Menurut kelompok Defend Our Juries, penangkapan ini menjadi penangkapan massal terbesar dalam satu aksi di ibu kota Inggris.
Ratusan pengunjuk rasa pada Minggu, 10 Agustus 2025, mengangkat papan bertuliskan “I oppose genocide. I support Palestine Action” sambil menyerukan penghentian perang Israel di Gaza.
Video yang beredar memperlihatkan massa duduk di jalan, meneriakkan “Hands off Gaza!”, sementara polisi mengangkut mereka satu per satu, disambut teriakan “shame on you”.
Dalam pernyataannya di platform X, Polisi Metropolitan menyebut bahwa ratusan orang ditangkap karena menunjukkan dukungan terhadap Palestine Action, sebuah organisasi yang sejak 2 Juli lalu resmi dilarang di bawah Terrorism Act 2000.
Delapan orang lainnya ditangkap atas pelanggaran lain, termasuk lima kasus penyerangan terhadap petugas.
Larangan tersebut diajukan Menteri Dalam Negeri Yvette Cooper setelah anggota Palestine Action membobol pangkalan udara RAF Brize Norton dan merusak dua pesawat militer.
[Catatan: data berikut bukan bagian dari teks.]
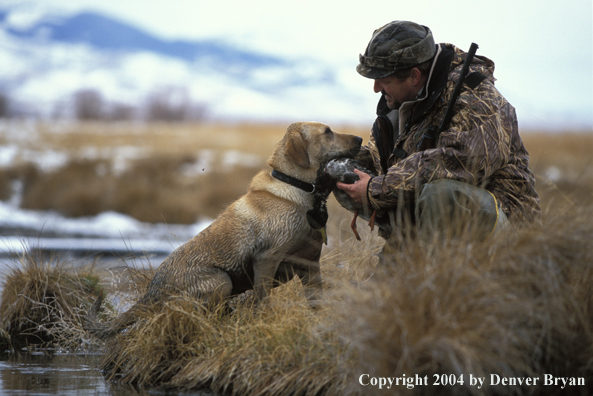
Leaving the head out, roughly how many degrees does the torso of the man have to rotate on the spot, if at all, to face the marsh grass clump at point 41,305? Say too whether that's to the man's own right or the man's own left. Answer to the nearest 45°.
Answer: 0° — they already face it

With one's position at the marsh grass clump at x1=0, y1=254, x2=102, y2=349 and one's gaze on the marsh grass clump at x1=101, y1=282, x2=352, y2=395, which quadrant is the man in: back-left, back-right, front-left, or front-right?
front-left

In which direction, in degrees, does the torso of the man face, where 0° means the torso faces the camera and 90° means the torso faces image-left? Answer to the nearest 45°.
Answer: approximately 90°

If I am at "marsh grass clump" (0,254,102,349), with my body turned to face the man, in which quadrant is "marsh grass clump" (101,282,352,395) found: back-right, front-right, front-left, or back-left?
front-right

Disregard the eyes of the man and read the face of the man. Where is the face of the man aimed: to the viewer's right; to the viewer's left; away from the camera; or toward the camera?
to the viewer's left
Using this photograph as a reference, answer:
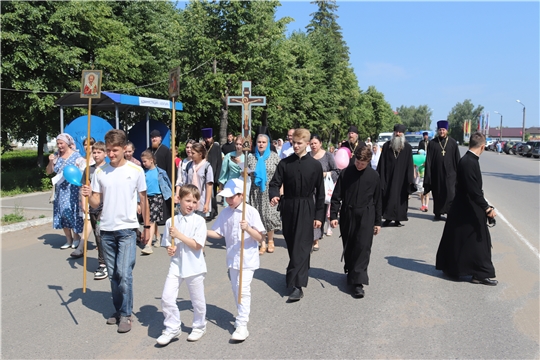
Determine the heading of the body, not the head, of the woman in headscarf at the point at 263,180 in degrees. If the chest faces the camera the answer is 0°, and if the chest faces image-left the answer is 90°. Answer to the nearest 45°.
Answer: approximately 0°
Dukungan atau keanggotaan terhadap kelompok ini kini dapat dihukum hingga 14 tahun penjara.
Namun, kebijakan ini menuai kritik luas. Amnesty International UK mengecam penangkapan damai tersebut sebagai pelanggaran terhadap kewajiban internasional Inggris untuk melindungi kebebasan berekspresi dan berkumpul secara damai.
Paddy Friend, salah satu peserta aksi, mempertanyakan makna demokrasi di Inggris.
“Jika kami tak bisa datang dengan tujuh kata di papan dan duduk diam, lalu apa arti kebebasan berbicara?” ujarnya, seperti dimuat
Al Jazeera.Manji Mansfield, seorang nenek yang sebelumnya juga pernah ditangkap saat aksi serupa, menegaskan ia tidak akan berhenti.
“Ini bukan Inggris yang saya kenal saat tumbuh besar. Kita hidup di alam semesta alternatif, dan saya tidak akan menerimanya,” tegasnya.
Politisi Partai Buruh John McDonnell ikut mengecam.
“Memalukan bahwa orang-orang ditangkap hanya karena membela hak demokratis kita,” tulisnya di X.
Para akademisi internasional pun menyuarakan dukungan. Lebih dari 350 penandatangan surat terbuka, termasuk sejarawan Israel Ilan Pappe dan profesor Eyal Weizman, menilai pelarangan ini memiliki konsekuensi represif yang berbahaya bagi kebebasan akademik dan ruang publik.
Meski demikian, Menteri Dalam Negeri Yvette Cooper tetap membela kebijakannya.
"Hak untuk berdemonstrasi kami lindungi dengan tegas, tapi ini berbeda dari menunjukkan dukungan pada organisasi yang sempit dan terlarang ini,” kata Cooper, mengklaim Palestine Actin tidak bersifat non-kekerasan dan mendapat penilaian keamanan tinggi sebagai ancaman.
Di tengah polemik ini, Pengadilan Tinggi London mengizinkan pendiri Palestine Action, Huda Ammori, untuk mengajukan judicial review terhadap larangan tersebut. Sidang penuh dijadwalkan berlangsung pada akhir 2025.